*** INPUT RECORDS Section Begins ***

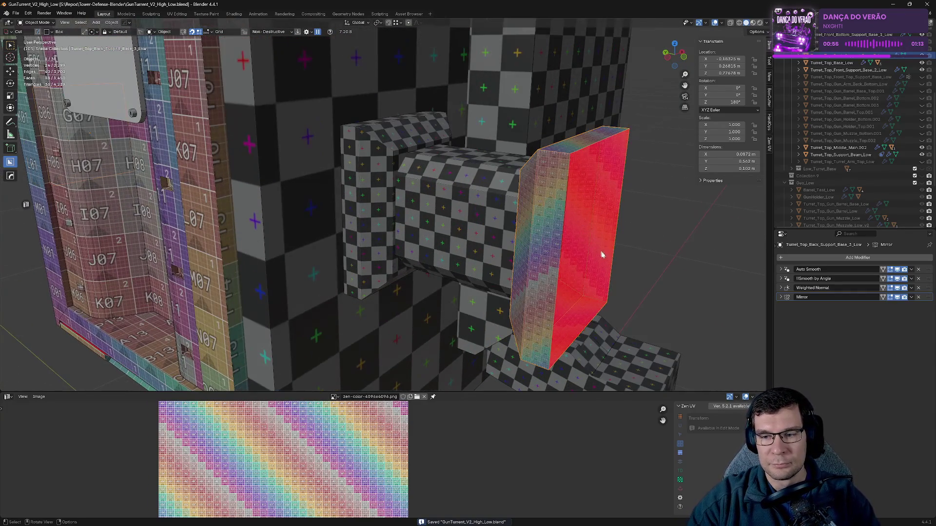
# - Re-sharpen the back support box's normals at 30° and add a keep-sharp Weighted Normal
pyautogui.press('q')
pyautogui.click(597, 257)
pyautogui.press('q')
pyautogui.keyDown('ctrl'); pyautogui.click(596, 257); pyautogui.keyUp('ctrl')
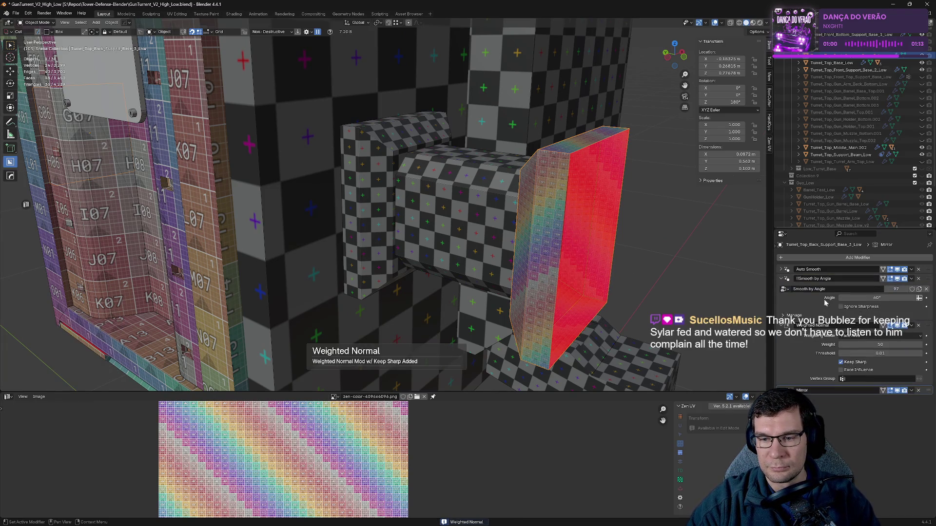
pyautogui.click(781, 282)
pyautogui.click(781, 288)
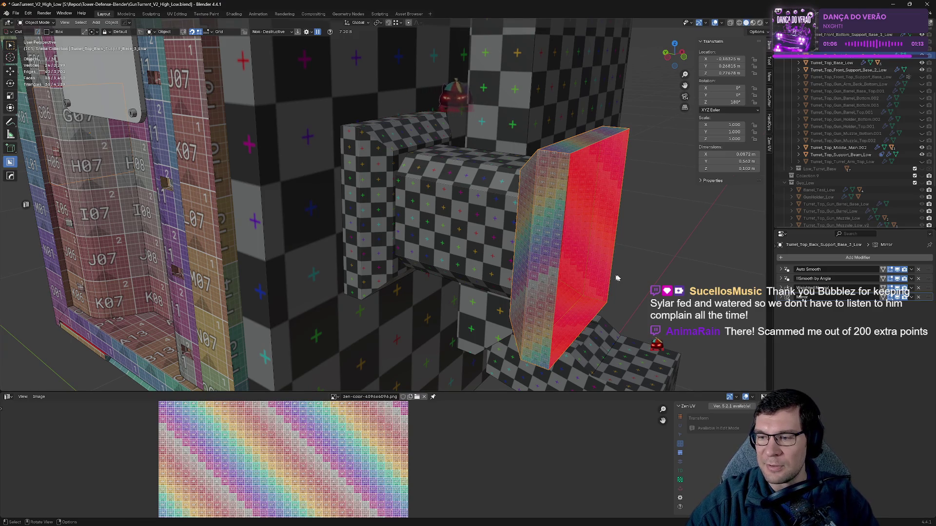
# - Select the back arm rod
pyautogui.moveTo(629, 265)
pyautogui.mouseDown(button='middle')
pyautogui.moveTo(602, 265)
pyautogui.moveTo(593, 246)
pyautogui.moveTo(678, 236)
pyautogui.mouseUp(button='middle')
pyautogui.moveTo(665, 238); pyautogui.dragTo(667, 239, button='middle')
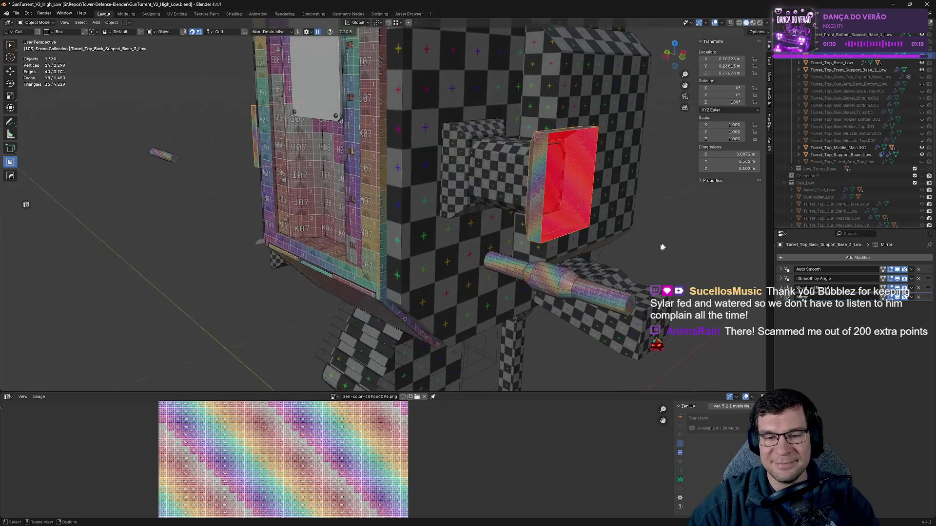
pyautogui.click(607, 296)
# - Sharpen the first back arm rod, add Weighted Normal, put Mirror last, and hide it
pyautogui.moveTo(606, 296); pyautogui.dragTo(580, 287, button='middle')
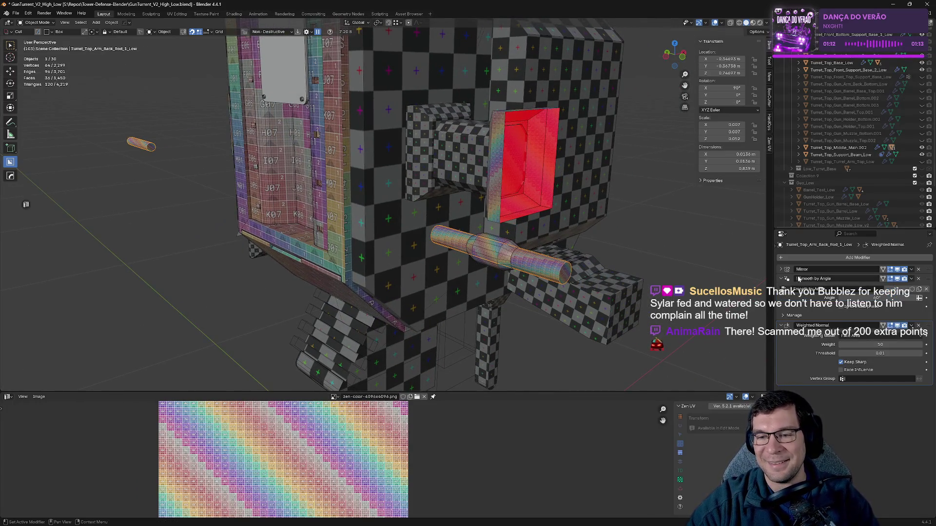
pyautogui.moveTo(927, 271)
pyautogui.mouseDown()
pyautogui.moveTo(928, 312)
pyautogui.moveTo(928, 292)
pyautogui.mouseUp()
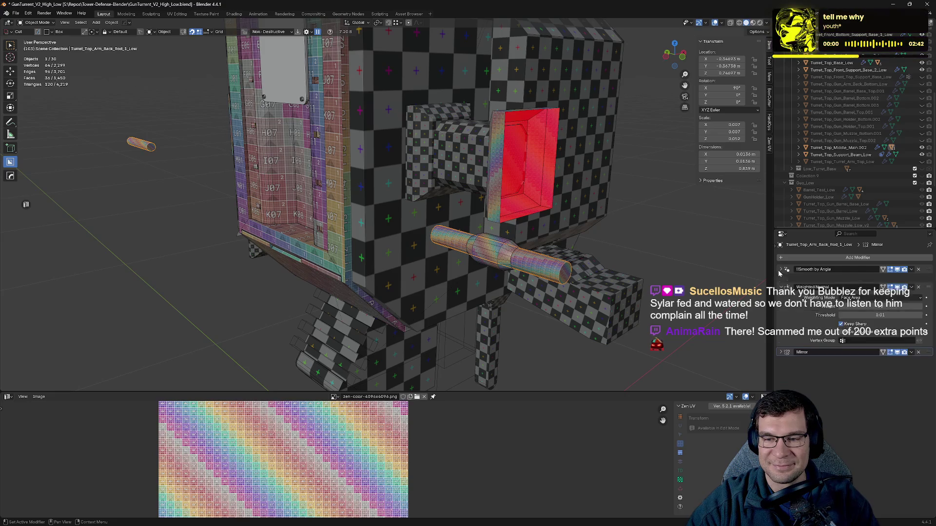
pyautogui.press('q')
pyautogui.click(610, 289)
pyautogui.press('q')
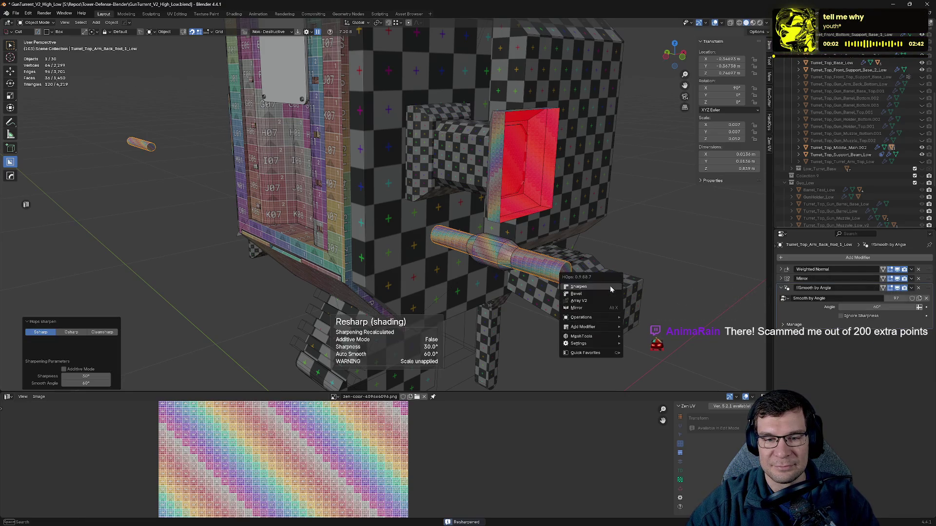
pyautogui.click(611, 289)
pyautogui.moveTo(783, 279); pyautogui.dragTo(782, 325)
pyautogui.moveTo(928, 269); pyautogui.dragTo(928, 290)
pyautogui.press('h')
# - Give the second back arm rod Sharpen and Weighted Normal, put Mirror last, and hide it
pyautogui.click(520, 258)
pyautogui.press('q')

*** INPUT RECORDS Section Ends ***

* _AIM OF THE EXERCISE_
Lines from the start of the listing above through the line holding "pyautogui.click(520, 258)" are to be duplicated exactly, and nothing more; leave out the pictures.

* _OUTPUT_
# - Re-sharpen the back support box's normals at 30° and add a keep-sharp Weighted Normal
pyautogui.press('q')
pyautogui.click(597, 257)
pyautogui.press('q')
pyautogui.keyDown('ctrl'); pyautogui.click(596, 257); pyautogui.keyUp('ctrl')
pyautogui.click(781, 282)
pyautogui.click(781, 288)
# - Select the back arm rod
pyautogui.moveTo(629, 265)
pyautogui.mouseDown(button='middle')
pyautogui.moveTo(602, 265)
pyautogui.moveTo(593, 246)
pyautogui.moveTo(678, 236)
pyautogui.mouseUp(button='middle')
pyautogui.moveTo(665, 238); pyautogui.dragTo(667, 239, button='middle')
pyautogui.click(607, 296)
# - Sharpen the first back arm rod, add Weighted Normal, put Mirror last, and hide it
pyautogui.moveTo(606, 296); pyautogui.dragTo(580, 287, button='middle')
pyautogui.moveTo(927, 271)
pyautogui.mouseDown()
pyautogui.moveTo(928, 312)
pyautogui.moveTo(928, 292)
pyautogui.mouseUp()
pyautogui.press('q')
pyautogui.click(610, 289)
pyautogui.press('q')
pyautogui.click(611, 289)
pyautogui.moveTo(783, 279); pyautogui.dragTo(782, 325)
pyautogui.moveTo(928, 269); pyautogui.dragTo(928, 290)
pyautogui.press('h')
# - Give the second back arm rod Sharpen and Weighted Normal, put Mirror last, and hide it
pyautogui.click(520, 258)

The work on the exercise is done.